# [PROBLEM DESCRIPTION]
Each line of the listing where "TRIANGLE" appears should be reported.

# [DATASET RECORDS]

== Segment start ==

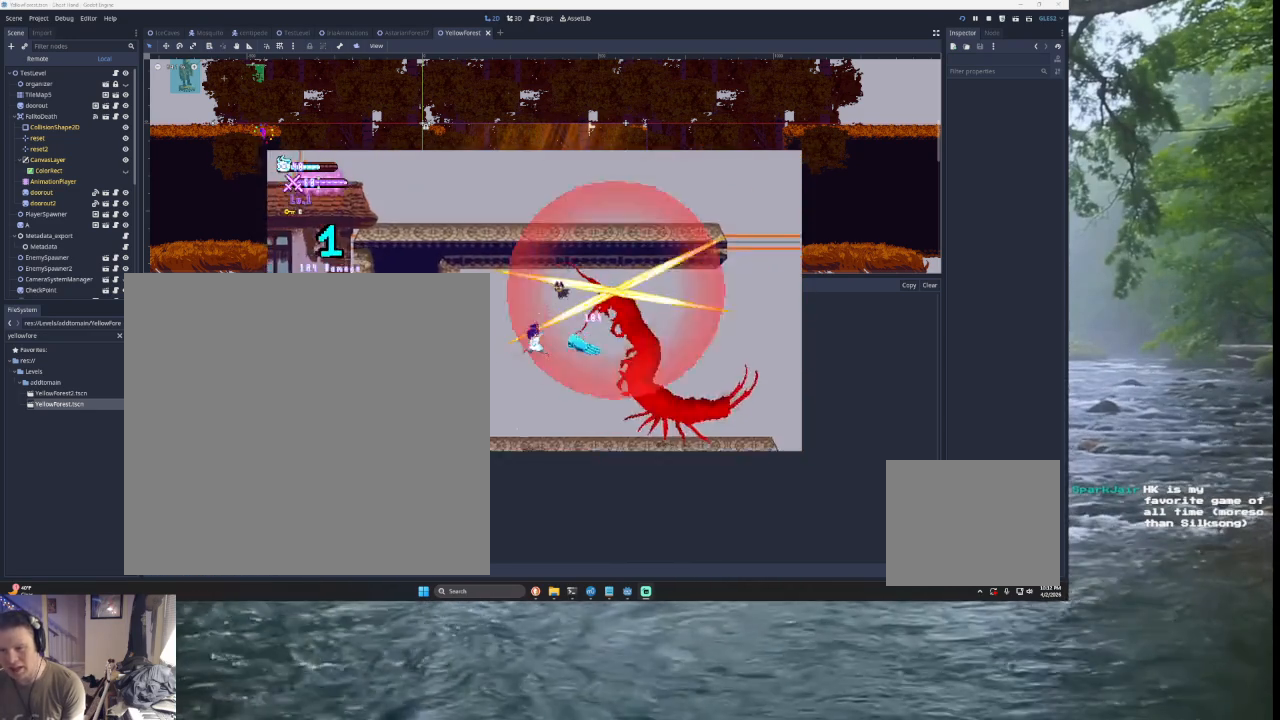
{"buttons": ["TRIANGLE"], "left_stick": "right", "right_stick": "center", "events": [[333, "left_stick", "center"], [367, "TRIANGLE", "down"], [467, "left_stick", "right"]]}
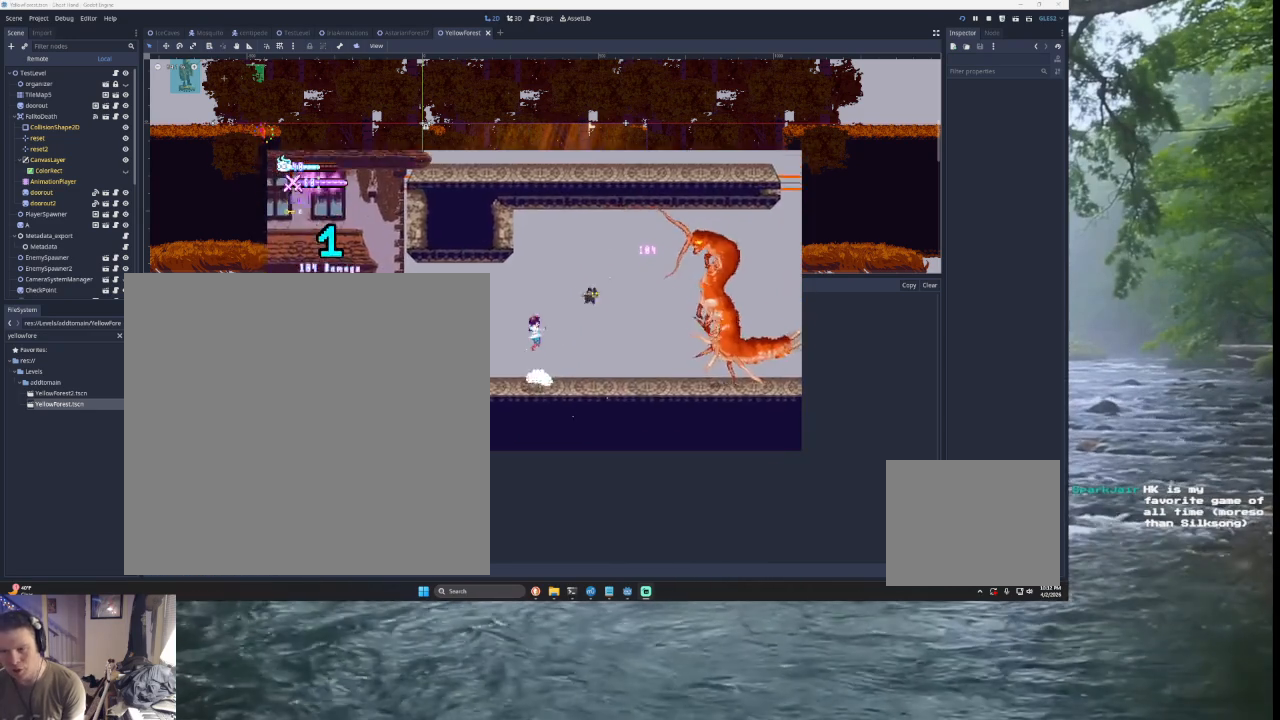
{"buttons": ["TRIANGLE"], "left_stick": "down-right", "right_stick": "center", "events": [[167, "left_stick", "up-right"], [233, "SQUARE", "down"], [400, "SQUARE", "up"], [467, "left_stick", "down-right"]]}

== Segment end ==
== Segment start ==

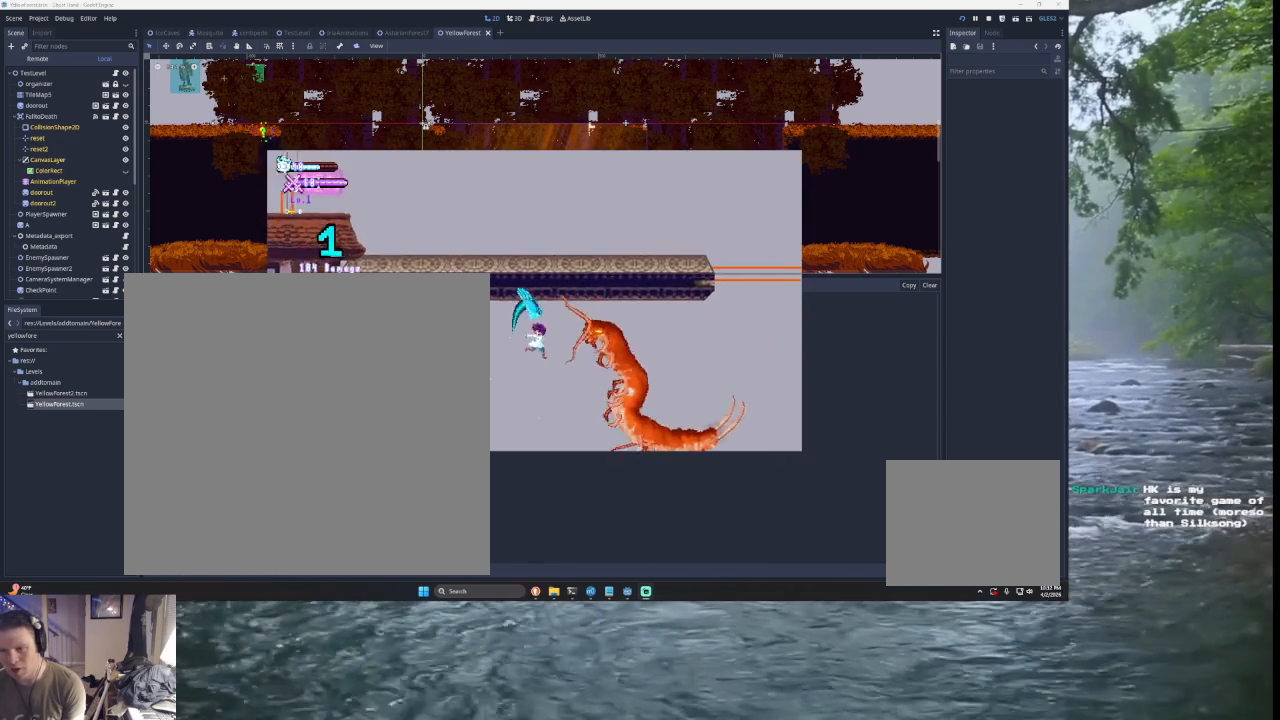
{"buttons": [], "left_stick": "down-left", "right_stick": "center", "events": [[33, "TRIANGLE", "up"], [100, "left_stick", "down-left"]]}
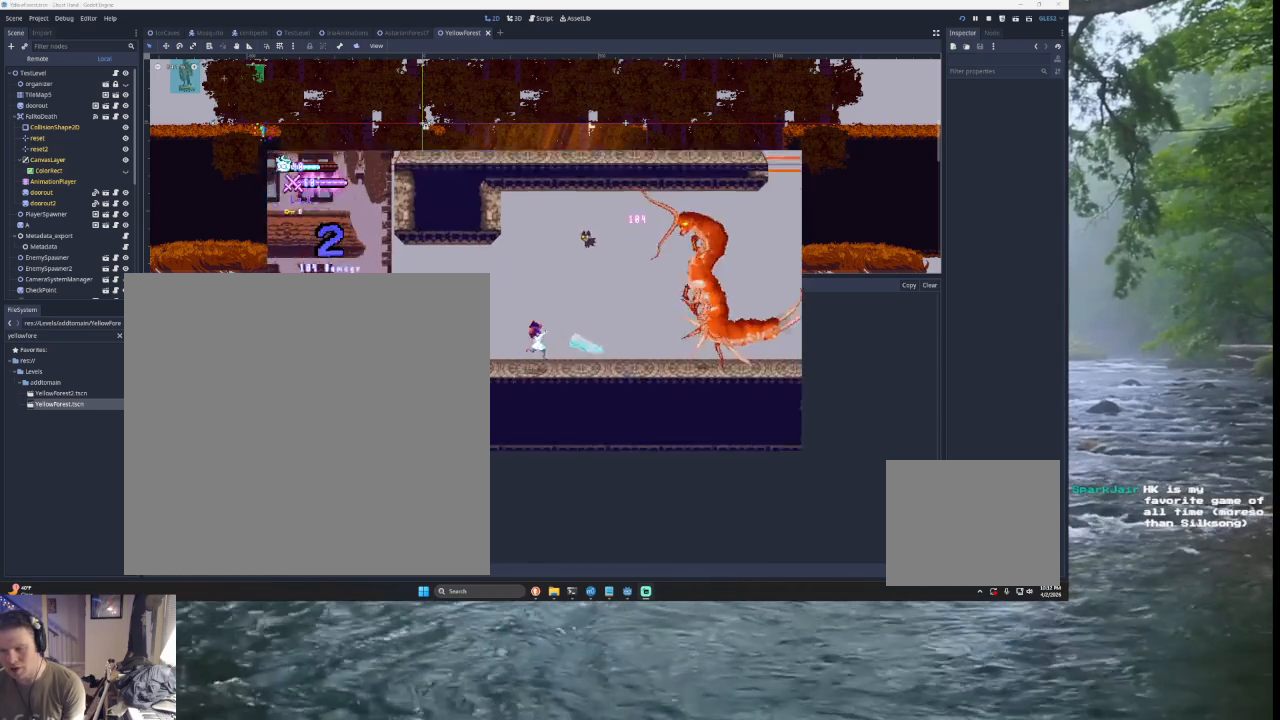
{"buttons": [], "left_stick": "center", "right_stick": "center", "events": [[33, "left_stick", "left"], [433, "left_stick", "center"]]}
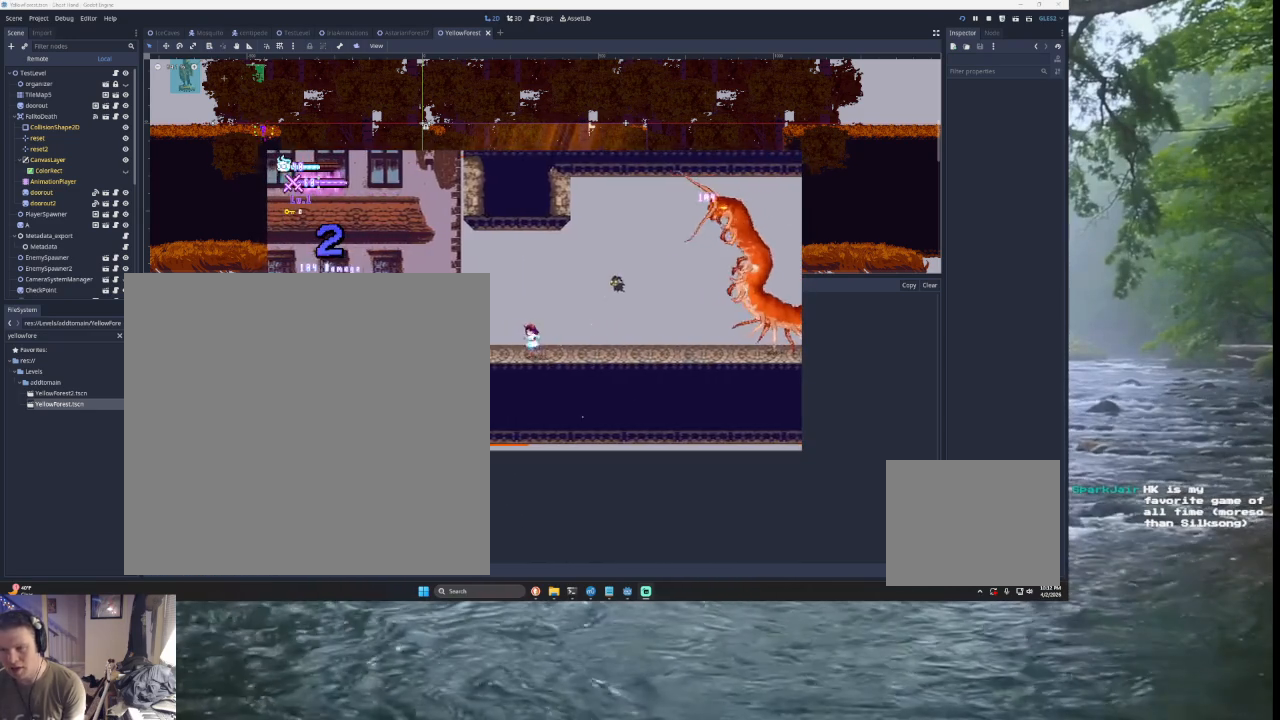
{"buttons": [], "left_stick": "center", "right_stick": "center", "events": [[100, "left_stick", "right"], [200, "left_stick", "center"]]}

== Segment end ==
== Segment start ==

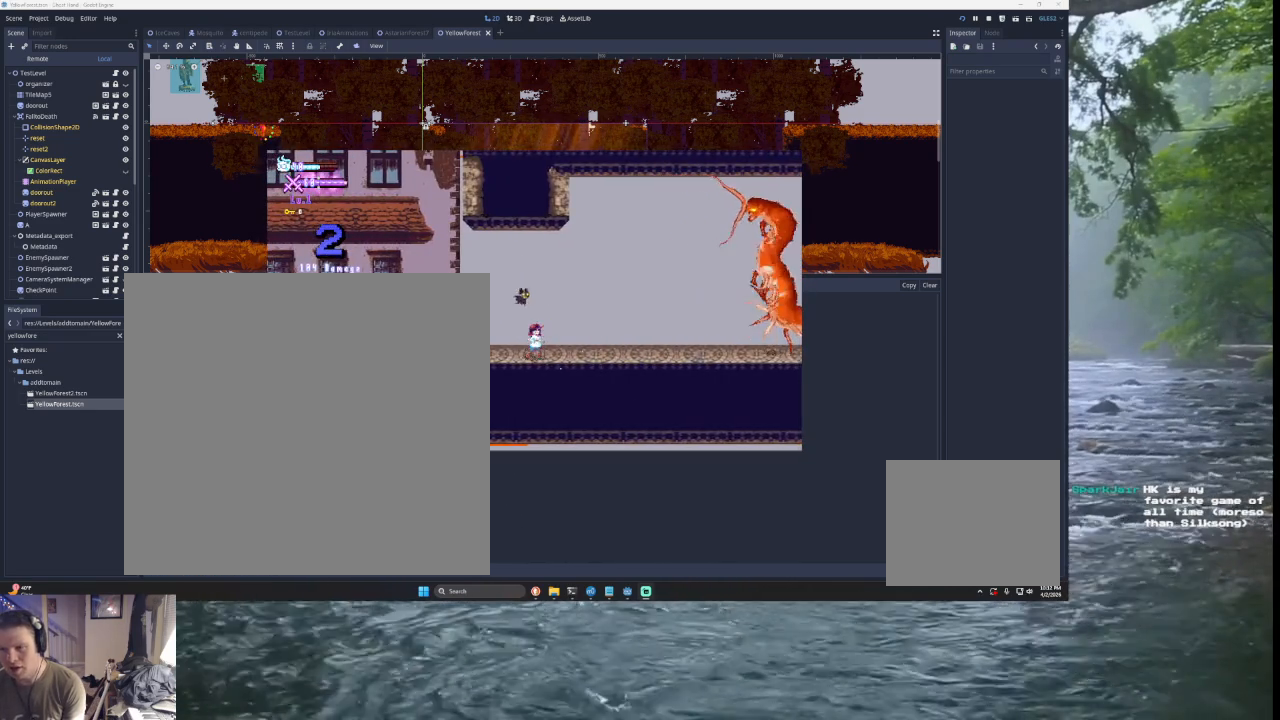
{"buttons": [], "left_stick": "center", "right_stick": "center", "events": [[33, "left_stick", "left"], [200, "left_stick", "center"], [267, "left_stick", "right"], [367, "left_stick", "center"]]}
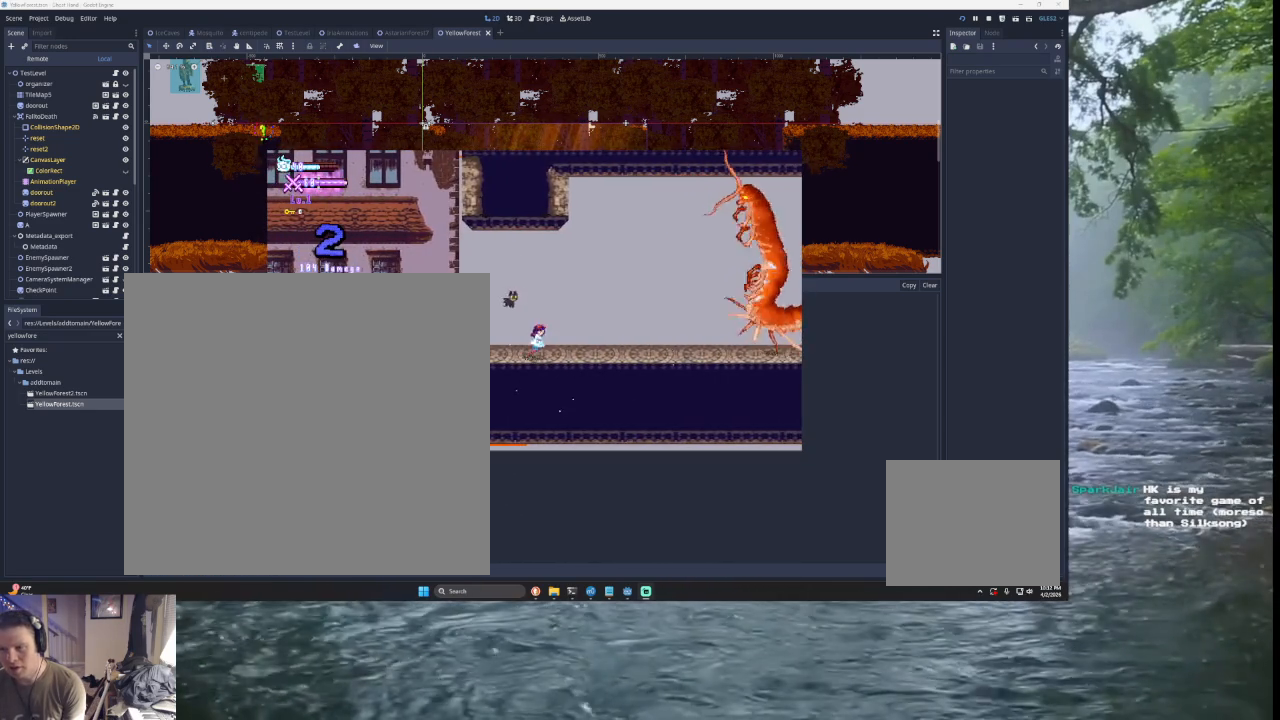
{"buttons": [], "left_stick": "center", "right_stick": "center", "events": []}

== Segment end ==

# [ANSWER BELOW]
{"buttons": ["TRIANGLE"], "left_stick": "right", "right_stick": "center", "events": [[333, "left_stick", "center"], [367, "TRIANGLE", "down"], [467, "left_stick", "right"]]}
{"buttons": ["TRIANGLE"], "left_stick": "down-right", "right_stick": "center", "events": [[167, "left_stick", "up-right"], [233, "SQUARE", "down"], [400, "SQUARE", "up"], [467, "left_stick", "down-right"]]}
{"buttons": [], "left_stick": "down-left", "right_stick": "center", "events": [[33, "TRIANGLE", "up"], [100, "left_stick", "down-left"]]}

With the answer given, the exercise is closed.